Il Logo che mangia tutto
di SKA su ControInformazione il 2 Agosto 2011
Segnalazione tardiva per coloro che non hanno potuto leggere Internazionale cartaceo o non sono passati dal sito. In dieci anni la cultura del marketing e del branding si è evoluta, affinata ed ha continuato ad ingurgitare tutto. Compresi gli Stati Uniti, intesi come governo.
No logo dieci anni dopo
La cultura delle multinazionali non governa solo i centri commerciali. Detta legge a Washington e alla Casa Bianca. E ha creato un presidente-marchio che produce gadget e false speranze. Il cambiamento deve venire dal basso.
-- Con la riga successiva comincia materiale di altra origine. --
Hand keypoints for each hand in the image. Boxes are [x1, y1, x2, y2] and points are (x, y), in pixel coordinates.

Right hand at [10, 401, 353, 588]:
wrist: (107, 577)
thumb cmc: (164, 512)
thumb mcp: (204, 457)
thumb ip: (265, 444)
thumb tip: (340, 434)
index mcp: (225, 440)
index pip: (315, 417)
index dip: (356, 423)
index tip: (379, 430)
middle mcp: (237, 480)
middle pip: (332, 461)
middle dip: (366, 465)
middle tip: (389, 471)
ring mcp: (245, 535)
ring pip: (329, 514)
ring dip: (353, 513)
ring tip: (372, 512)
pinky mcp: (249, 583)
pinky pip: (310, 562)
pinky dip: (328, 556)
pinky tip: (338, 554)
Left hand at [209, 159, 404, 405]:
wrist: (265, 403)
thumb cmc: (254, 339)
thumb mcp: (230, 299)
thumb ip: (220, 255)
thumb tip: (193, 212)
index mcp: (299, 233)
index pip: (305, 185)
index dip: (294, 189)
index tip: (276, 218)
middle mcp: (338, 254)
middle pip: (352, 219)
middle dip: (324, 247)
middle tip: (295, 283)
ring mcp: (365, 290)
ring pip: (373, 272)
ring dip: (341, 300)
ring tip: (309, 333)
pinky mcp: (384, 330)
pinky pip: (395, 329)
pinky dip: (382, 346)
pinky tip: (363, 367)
Nel maggio del 2009 la vodka Absolut ha lanciato una nuova serie limitata: no label, senza etichetta. Kristina Hagbard, la responsabile delle pubbliche relazioni dell’azienda, ha spiegato: “Per la prima volta abbiamo il coraggio di affrontare il mondo completamente nudi. Presentiamo una bottiglia senza etichetta e senza logo per veicolare l’idea che l’aspetto esteriore non conta, l’importante è il contenuto”.
Qualche mese dopo anche la catena di caffetterie Starbucks ha inaugurato il suo primo negozio senza marchio a Seattle, chiamandolo 15th Avenue E Coffee and Tea.
Questo “Starbucks nascosto”, come lo chiamavano tutti, era arredato in uno stile “originale e unico”. I clienti erano invitati a portare la loro musica preferita da trasmettere nel locale e a far conoscere le cause sociali a cui tenevano di più: tutto per contribuire a creare quella che l’azienda ha definito “una personalità collettiva”. I clienti dovevano sforzarsi per riuscire a trovare la scritta in piccolo sui menù: “Un’idea di Starbucks”. Tim Pfeiffer, uno dei vicepresidenti dell’azienda, ha spiegato che, a differenza dello Starbucks che occupava prima gli stessi locali, quello era “proprio un piccolo caffè di quartiere”. Dopo che per vent’anni aveva cercato di mettere il suo logo su sedicimila punti vendita in tutto il mondo, Starbucks stava cercando di sfuggire al suo marchio.